(Input for this task begins)
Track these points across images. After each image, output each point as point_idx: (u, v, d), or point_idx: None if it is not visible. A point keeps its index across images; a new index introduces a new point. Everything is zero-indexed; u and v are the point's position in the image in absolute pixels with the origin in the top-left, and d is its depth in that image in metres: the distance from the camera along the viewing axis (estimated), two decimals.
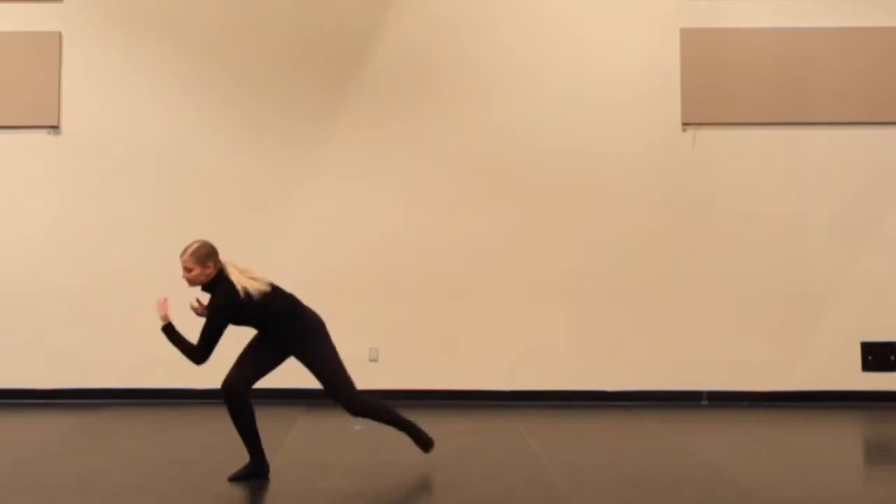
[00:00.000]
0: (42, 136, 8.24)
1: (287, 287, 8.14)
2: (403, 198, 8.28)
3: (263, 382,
(Input for this task ends)
■ Task objective
Please give an exact printout of all the records, pictures aside.

■ Solution to the exercise
Track these points across images. After each image, output each point as point_idx: (u, v, d), or point_idx: None if it is not visible. A point keeps its index across images; a new index introduces a new point. Everything is zero-indexed; u and v are the point's position in the image in absolute pixels with the origin in the top-left, and d is its depth in that image in metres: the distance from the camera along the viewing axis (estimated), two decimals.
[00:00.000]
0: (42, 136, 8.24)
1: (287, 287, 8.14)
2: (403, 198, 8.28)
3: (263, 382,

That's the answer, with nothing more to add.